Below are the records; count how many of their lines contain the word "Honour" and give that number only.

## [Data shown]
>>>

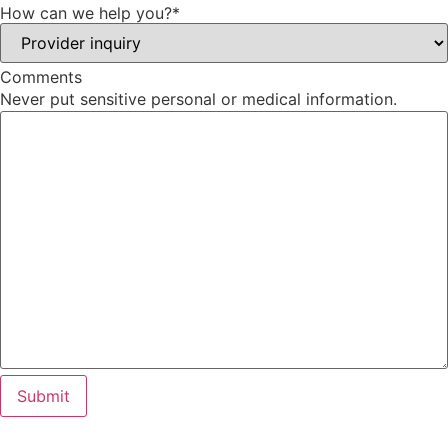
How can we help you?
*
Comments
Never put sensitive personal or medical information.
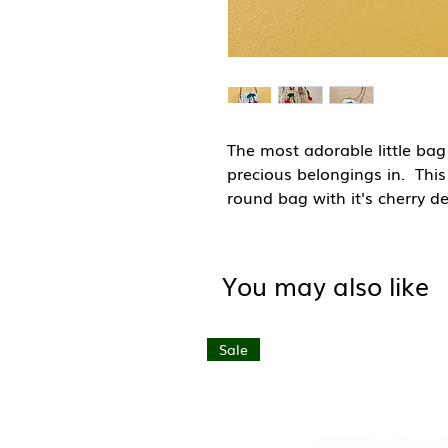
The most adorable little bag 
precious belongings in. Thi
round bag with it's cherry de
to the beach or a mooch aro
their pocket money safe too
You may also like
Made with natural and sust
these bags will biodegrade a
bag has had many people inv
Sale
or grass, those that weave,
most work from their homes 
Hand made in Morocco.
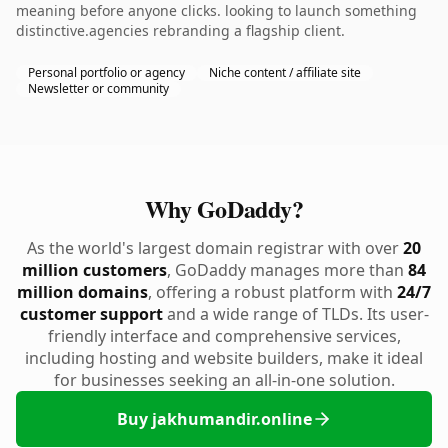
meaning before anyone clicks. looking to launch something
distinctive.agencies rebranding a flagship client.
Personal portfolio or agency
Niche content / affiliate site
Newsletter or community
Why GoDaddy?
As the world's largest domain registrar with over
20
million customers
, GoDaddy manages more than
84
million domains
, offering a robust platform with
24/7
customer support
and a wide range of TLDs. Its user-
friendly interface and comprehensive services,
including hosting and website builders, make it ideal
for businesses seeking an all-in-one solution.
Buy jakhumandir.online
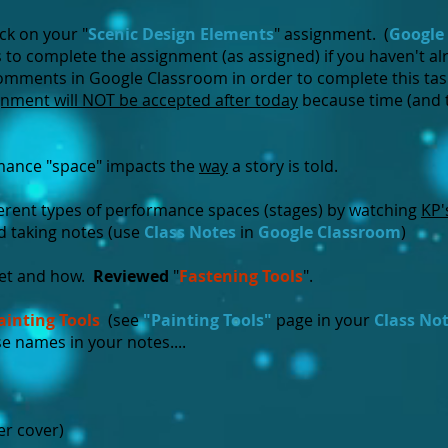
ck on your "
Scenic Design Elements
" assignment. (
Google
s to complete the assignment (as assigned) if you haven't al
comments in Google Classroom in order to complete this tas
gnment will NOT be accepted after today
because time (and 
ance "space" impacts the
way
a story is told.
erent types of performance spaces (stages) by watching
KP'
d taking notes (use
Class Notes
in
Google Classroom
)
set and how.
Reviewed
"
Fastening Tools
".
ainting Tools
(see
"Painting Tools"
page in your
Class No
se names in your notes....
ler cover)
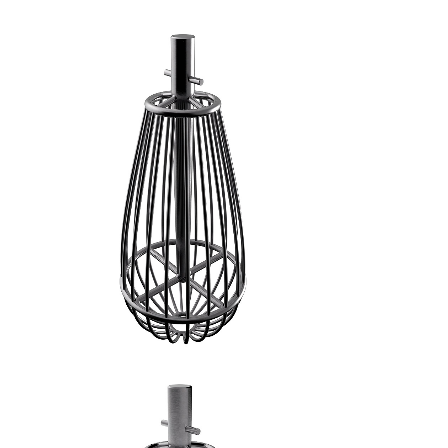
FRUSTA A FILI GROSSI - 2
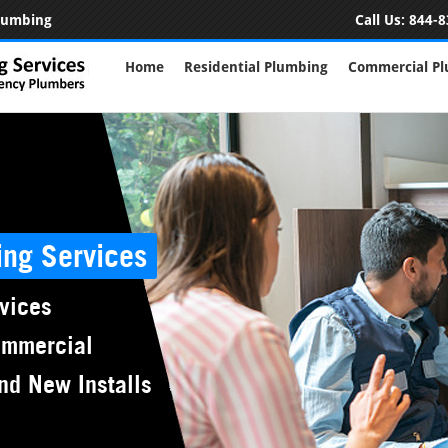
Plumbing
Call Us:
844-8
Home
Residential Plumbing
Commercial P
ing Services
vices
ommercial
nd New Installs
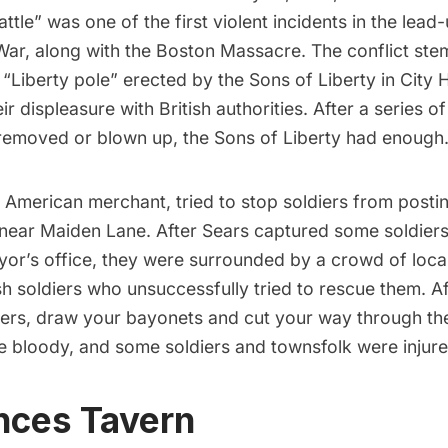
attle” was one of the first violent incidents in the lead
War, along with the Boston Massacre. The conflict st
 “Liberty pole” erected by the Sons of Liberty in
City H
ir displeasure with British authorities. After a series o
r removed or blown up, the Sons of Liberty had enough
 American merchant, tried to stop soldiers from postin
 near Maiden Lane. After Sears captured some soldie
or’s office, they were surrounded by a crowd of local
ish soldiers who unsuccessfully tried to rescue them. Af
iers, draw your bayonets and cut your way through th
e bloody, and some soldiers and townsfolk were injure
nces Tavern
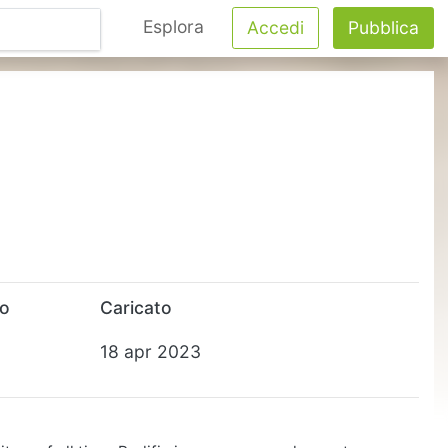
Esplora
Accedi
Pubblica
to
Caricato
18 apr 2023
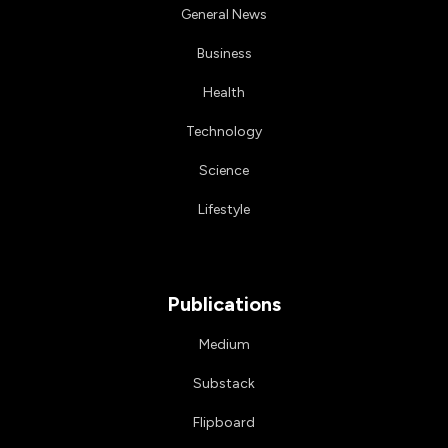
General News
Business
Health
Technology
Science
Lifestyle
Publications
Medium
Substack
Flipboard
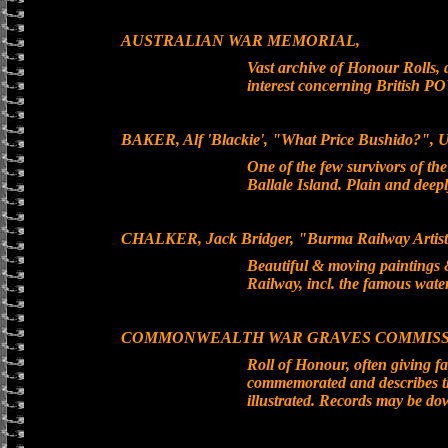
AUSTRALIAN WAR MEMORIAL,
Vast archive of Honour Rolls, 
interest concerning British P
BAKER, Alf 'Blackie', "What Price Bushido?", 
One of the few survivors of t
Ballale Island. Plain and dee
CHALKER, Jack Bridger, "Burma Railway Artis
Beautiful & moving paintings 
Railway, incl. the famous wate
COMMONWEALTH WAR GRAVES COMMISS
Roll of Honour, often giving f
commemorated and describes the
illustrated. Records may be do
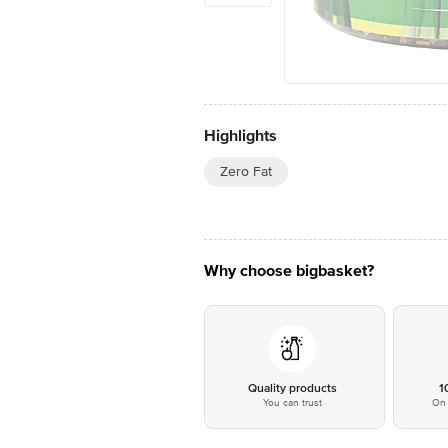
Highlights
Zero Fat
Why choose bigbasket?
Quality products
1
You can trust
On 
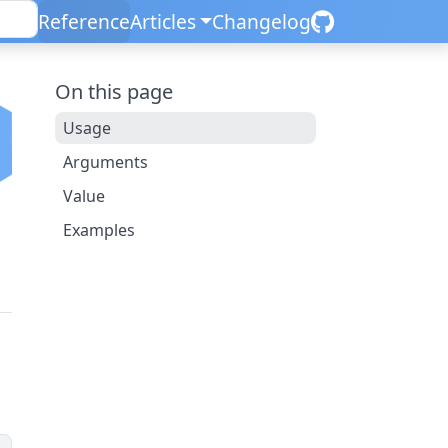
Reference
Articles
Changelog
On this page
Usage
Arguments
Value
Examples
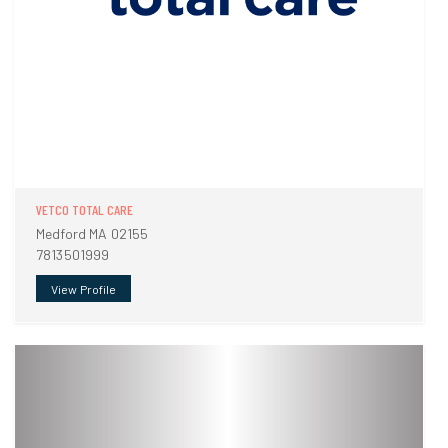
VETCO TOTAL CARE
Medford MA 02155
7813501999
View Profile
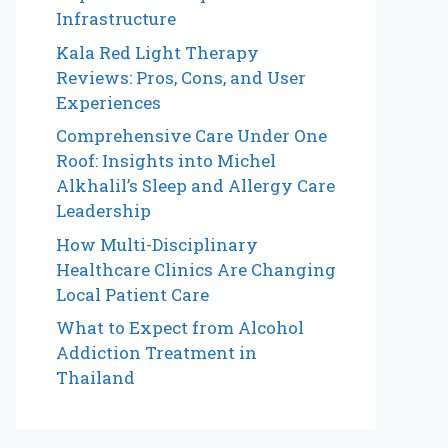
Infrastructure
Kala Red Light Therapy
Reviews: Pros, Cons, and User
Experiences
Comprehensive Care Under One
Roof: Insights into Michel
Alkhalil’s Sleep and Allergy Care
Leadership
How Multi-Disciplinary
Healthcare Clinics Are Changing
Local Patient Care
What to Expect from Alcohol
Addiction Treatment in
Thailand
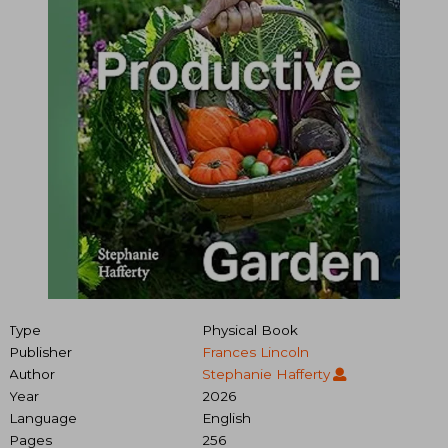
Type
Physical Book
Publisher
Frances Lincoln
Author
Stephanie Hafferty
Year
2026
Language
English
Pages
256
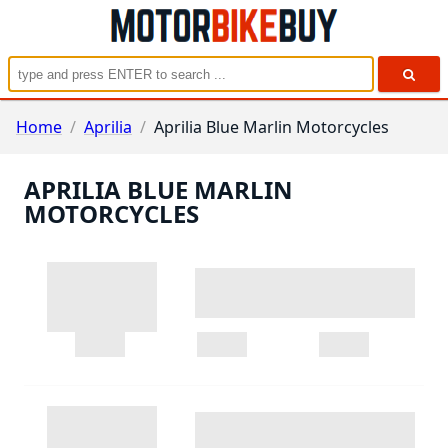
Home
/
Aprilia
/
Aprilia Blue Marlin Motorcycles
APRILIA BLUE MARLIN
MOTORCYCLES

<<<

## [Result of the task]
2